Obtain permit(s) consistent with Section 17.46.011.3 to re-abandon all previously abandoned wells that do not meet standards recommended or required by DOGGR for abandonment in effect at the time of re-abandonment, and provide a certificate of compliance that the wells and/or sites are re-abandoned consistent with current conditions and standards recommended or required by DOGGR to the satisfaction of the city manager. Permits shall not be required if re-entry of an abandoned well is scheduled to occur within five (5) years of issuance of a CUP or DA under this chapter, and if re-entry actually occurs within that period of time.
3.
In lieu of Subsections (1) and (2), above, obtain a deferral covenant from the city requiring abandonment or re-abandonment to standards recommended or required by DOGGR, or equivalent standards as determined by the city manager, at a specific time or upon the occurrence of a future event.

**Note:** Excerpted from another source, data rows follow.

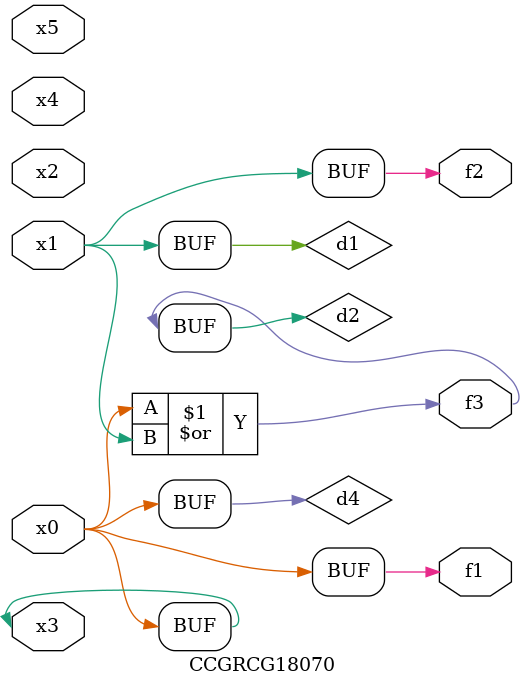
<source format=v>
module CCGRCG18070(
	input x0, x1, x2, x3, x4, x5,
	output f1, f2, f3
);

	wire d1, d2, d3, d4;

	and (d1, x1);
	or (d2, x0, x1);
	nand (d3, x0, x5);
	buf (d4, x0, x3);
	assign f1 = d4;
	assign f2 = d1;
	assign f3 = d2;
endmodule

</source>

The deferral covenant shall be approved as to form by the city attorney, contain a provision to indemnify and hold harmless the city for damages related to wells not abandoned or re-abandoned consistent with standards recommended or required by DOGGR, and shall be recorded by the operator with the county clerk prior to approval. In addition to a deferral covenant, the city manager may require a bond or deposit to cover the estimated cost of future abandonment.
H.
Other development standards:
1.
Permanent structures, or other construction that would be difficult or expensive to demolish, shall not be located on top of any abandoned oil or gas well such that access for a well abandonment rig or other well maintenance equipment is constrained or inhibited from access to the well in the event of a future oil or gas leak, unless it can be demonstrated to the satisfaction of the city manger that it is not feasible or, within an industrial zone, the developer proposing such construction provides written assurances to the satisfaction of the city manager, to be included in the recorded declaration of covenant prescribed in Subsection 3, below, that they are aware of and accept the risks associated with such construction. Pervious improvements, such as landscaping and porous parking areas with adequate landscape buffers, may be located on top of an abandoned or re-abandoned well which has passed the leak test consistent with this section.
2.
Redevelopment of a former oil and gas site: If redevelopment of an oil and gas site for use other than an oil and gas operation is proposed at a completely or partially abandoned oil or gas site, the applicant shall submit an application to be processed as a conditional use permit consistent for that use under this Code. Said application shall include the content required by Section 17.46.011.3.2, and the conditional use permit shall comply with the development standards of Section 17.46.038.
3.
Prior to issuance of a permit or entitlement for redevelopment of a former oil and gas site, the owner shall record a declaration of a covenant, in a form subject to the review and approval of the city attorney, putting future owners and occupants on notice of the following: The existence of abandoned oil wells on the site; that the wells within the site have been leak tested and found not to leak; description of any methane mitigation measures employed; a statement as to whether or not access to these wells has been provided to address the fact that they may leak in the future causing potential harm; acknowledgment that the state may order the re-abandonment of any well should it leak in the future; acknowledgment that the state does not recommend building over wells; and releasing and indemnifying the city for issuing any project permit or entitlement for the project, along with notice of the assurances, if any, required by Subsection 1, above. The covenant shall run with the land, apply to future owners, and may only be released by the city.